● **SOAL LATIHAN**:
Teruskan esai tentang penataan ruang kota di bawah ini, mulai dari kalimat sesudah kalimat terakhirnya.

● **BACAAN LATIHAN**:
####################
Kamis, 12 April 2012

PEMBANGUNAN UNTUK KESEJAHTERAAN RAKYAT PADA UMUMNYA BUKAN RAKYAT PADA KHUSUSNYA


Kota diartikan sebagai  suatu sistem jaringan kehidupan manusia yang ditandai dengan kepadatan penduduk yang tinggi dan diwarnai dengan strata sosial ekonomi yang heterogen dan coraknya yang  matrealistis, atau dapat pula diartikan sebagai bentang budaya yang ditimbulkan oleh unsur-unsur alami dan non alami dengan gejala pemusatan penduduk daerah belakangnya. Beberapa aspek kehidupan di kota antara lain aspek sosial sebagai pusat pendidikan, pusat kegiatan ekonomi , dan pusat pemerintahan. Ditinjau dari hirarki tempat, kota itu memiliki tingkat atau rangking yang tertinggi, walaupun demikian menurut sejarah perkembangannya kota itu berasal dari tempat-tempat pemukiman sederhana (Bintarto dalam radonkey.blogspot.com).

Fungsi kota antara lain yaitu sebagai pusat produksi (production centre), sebagai pusat perdagangan (centre of trade and commerce), sebagai pusat pemerintahan (political capital), sebagai pusat kebudayaan (culture centre), dan sebagai pusat kesehatan atau rekreasi (health and recreation) (indahpurnamawati.blogdetik.com).

Dalam pengertian dan fungsi kota yang ada di atas, tentu saja kita telah mempunyai gambaran sedikit tentang bagaimana penataan ruang kota dalam bentuk yang nyata. Apakah sama teori tentang kota tersebut dengan fakta yang terjadi dilapangan? Pada tulisan ini, saya mencoba menyusun tentang esai yang berkaitan dengan penataan-penataan ruang wilayah dengan sub topik pengendalian.
####################
● **DAFTAR DATA**:
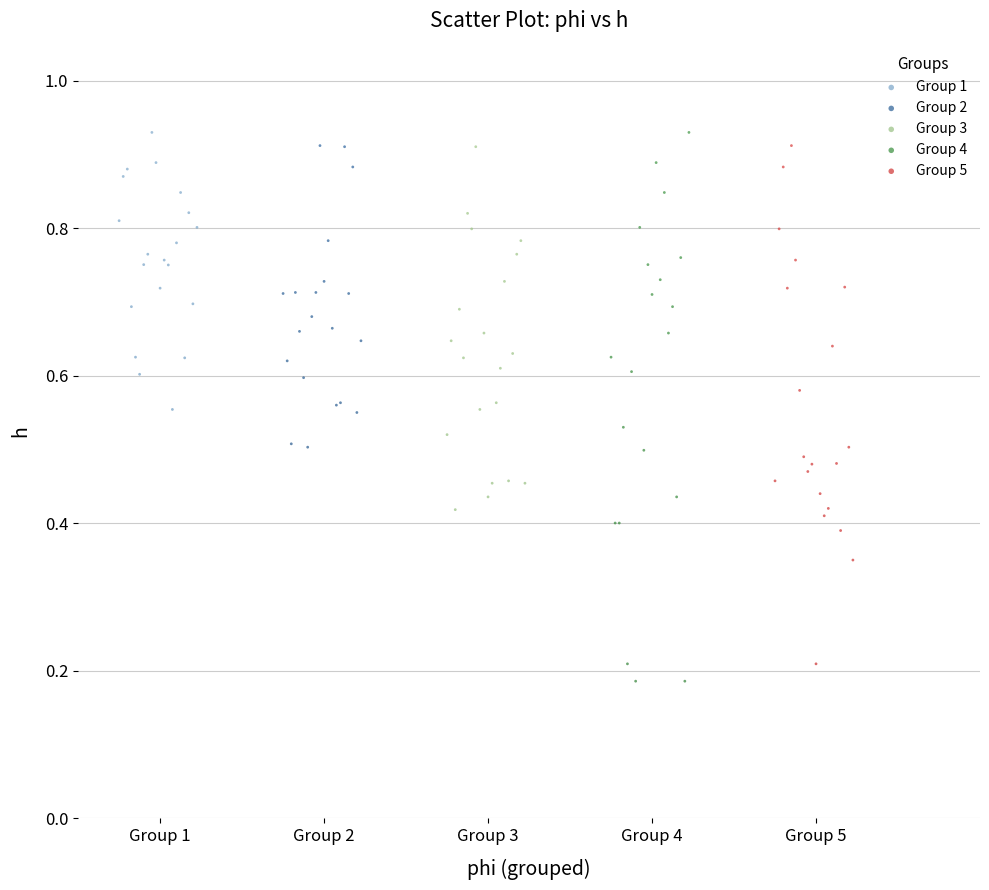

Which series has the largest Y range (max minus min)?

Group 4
####################
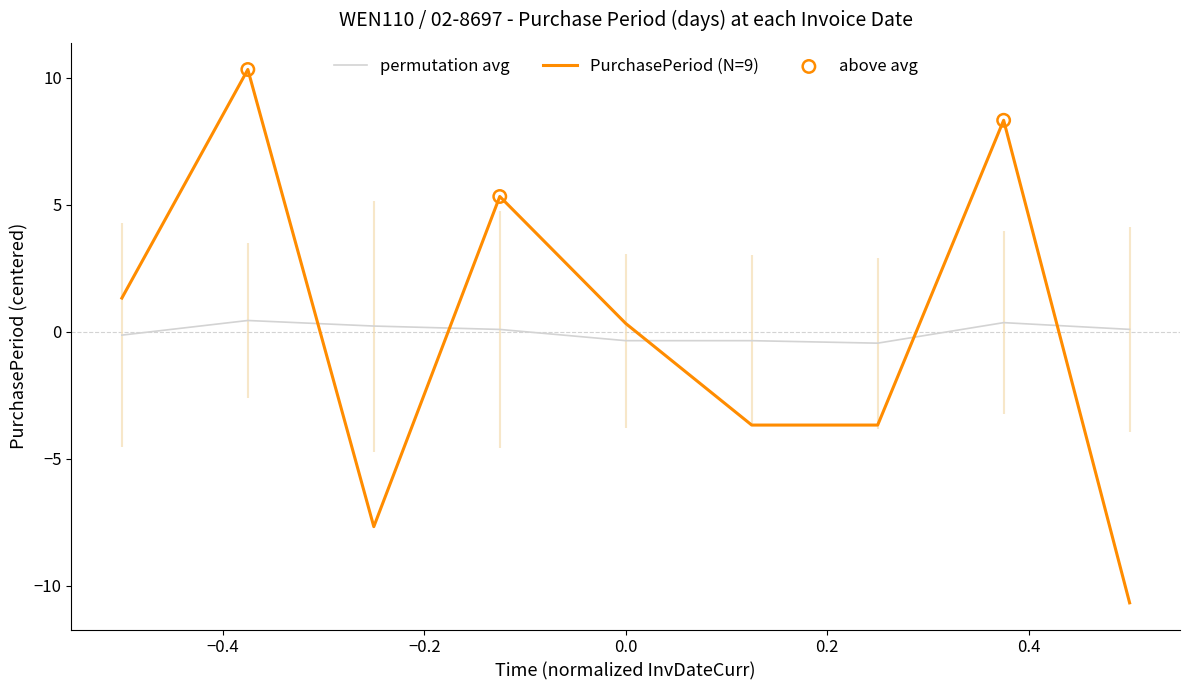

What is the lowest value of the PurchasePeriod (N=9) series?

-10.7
####################
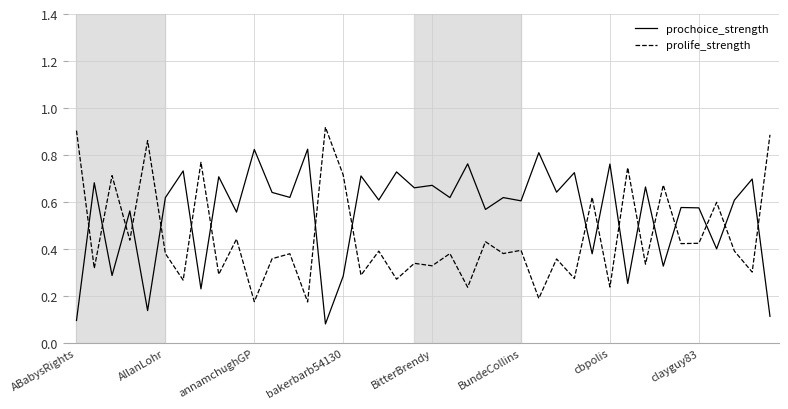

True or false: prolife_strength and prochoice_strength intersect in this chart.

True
####################
● **HASIL**:
Perencanaaan wilayah pada dasarnya adalah menetapkan ada bagian-bagian wilayah (zona) yang dengan tegas diatur penggunannya dan ada wilayah yang kurang diatur penggunaannya agar pemanfaatan itu dapat memberikan kemakmuran yang cukup besar kepada masyarakat baik jangka pendek maupun jangka panjang termasuk menunjang daya pertahanan dan terciptanya keamanan. Selain itu akan dapat membantu atau memandu para pelaku ekonomi untuk memilih kegiatan apa yang perlu dikembangkan di masa yang akan datang dan dimana lokasi kegiatan seperti itu masih diizinkan oleh pemerintah dan masyarakat sekitarnya. Hal ini dapat mempercepat pembangunan karena investor mendapatkan kepastian hukum tentang lokasi usahanya untuk menjamin keteraturan dan menjauhkan benturan kepentingan (Robinson Tarigan, Perencanaan Pembangunan Wilayah: 2005, halaman 49 dalam jurnal online).

Pemerintah Kota Makassar mengeluarkan Peraturan Daerah Nomor 6 Tahun 2006 tentang Rencana Tata Ruang Wilayah Kota Makassar Tahun 2005-2015 yang mana di dalam peraturan daerah tersebut telah diatur secara keseluruhan tentang pembagian zona-zona penggunaan yang ada di Kota Makassar.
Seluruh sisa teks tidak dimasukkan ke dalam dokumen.